What must be shown to prove a language is regular?
That it is accepted by a DFA, NFA, or described by a regular expression.
What does the Pumping Lemma state?
If L is regular, then there exists an n ≥ 1 such that every w ∈ L with |w| ≥ n can be split as w = xyz with |xy| ≤ n, y ≠ ε, and xyⁱz ∈ L for all i ≥ 0.
What is the significance of the condition |xy| ≤ n in the pumping lemma?
It ensures the loop y appears early — within the first n letters of the word.
Why must y ≠ ε in the Pumping Lemma?
So that something is actually being repeated — y must be a non-empty loop.
What does it mean to ‘pump’ the loop y in the Pumping Lemma?
To repeat the substring y any number of times and remain in the language: xyⁱz ∈ L for all i ≥ 0.
Why does the pumping phenomenon occur in DFAs?
Because if the input word is longer than the number of states, the DFA must revisit a state — creating a loop (by the pigeonhole principle).
What is the intuition behind the loop y in DFA processing?
It’s a repeatable sequence of transitions that brings the DFA back to a previous state.
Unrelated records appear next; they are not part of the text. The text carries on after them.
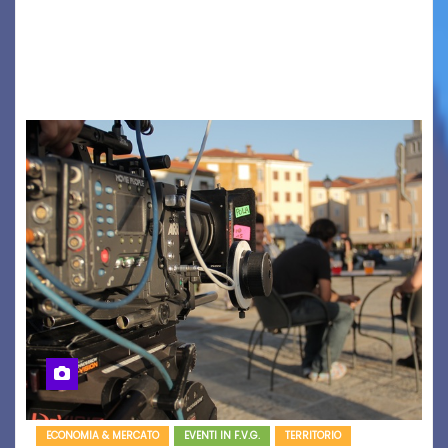
AUSONIA… BLOOD BROTHERS, LOVESICK DUO,
BOUND FOR GLORY, RENATO TAMMI, ANTHONY
BASSO,…
ECONOMIA & MERCATO
EVENTI IN F.V.G.
TERRITORIO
Why is the pumping lemma not used to prove regularity?
Because it can only show that a language must have the pumping property if it’s regular — it can’t confirm regularity on its own.
Give an example of a language the pumping lemma shows is not regular.
L = { w ∈ {a,b}* | w has equal numbers of a’s and b’s }
Why is the language with equal numbers of a’s and b’s not regular?
Because tracking an arbitrary difference between a’s and b’s would require infinite states, which a finite automaton can’t provide.
What does it mean if a word w violates the pumping lemma conditions?
It means the language L is not regular.
What is the first step in applying the pumping lemma to prove non-regularity?
Assume for contradiction that the language is regular and let n be the pumping length.
What is the typical strategy in using the pumping lemma?
Choose a word w ∈ L with |w| ≥ n, show that all decompositions into xyz fail the pumping condition.
What is the main use of the Pumping Lemma?
To prove that certain languages are not regular.
Can the Pumping Lemma be used to prove regularity?
No — it can only be used to show a language is not regular.
What is the form of the Pumping Lemma?
For a regular language L, there exists n ≥ 1 such that every word w ∈ L with |w| ≥ n can be split as w = xyz with |xy| ≤ n, y ≠ ε, and xyⁱz ∈ L for all i ≥ 0.
What are the three conditions in the Pumping Lemma?
(1) |xy| ≤ n, (2) y ≠ ε, (3) xyⁱz ∈ L for all i ≥ 0.
Why must the loop y appear early in the word?
Because |xy| ≤ n — pumping must occur within the first n characters.
What is the proof strategy for using the Pumping Lemma?
Assume the language is regular, then find a word that violates the pumping conditions — leading to a contradiction.
Why is a contradiction important in Pumping Lemma proofs?
It shows that the assumption of regularity must be false, so the language is not regular.
What is a common mistake when applying the Pumping Lemma?
Not specifying n or not defining the decomposition xyz.
Why must you carefully choose the word w in a Pumping Lemma proof?
Choosing a word that can be pumped will not create a contradiction — and won’t prove the language is non-regular.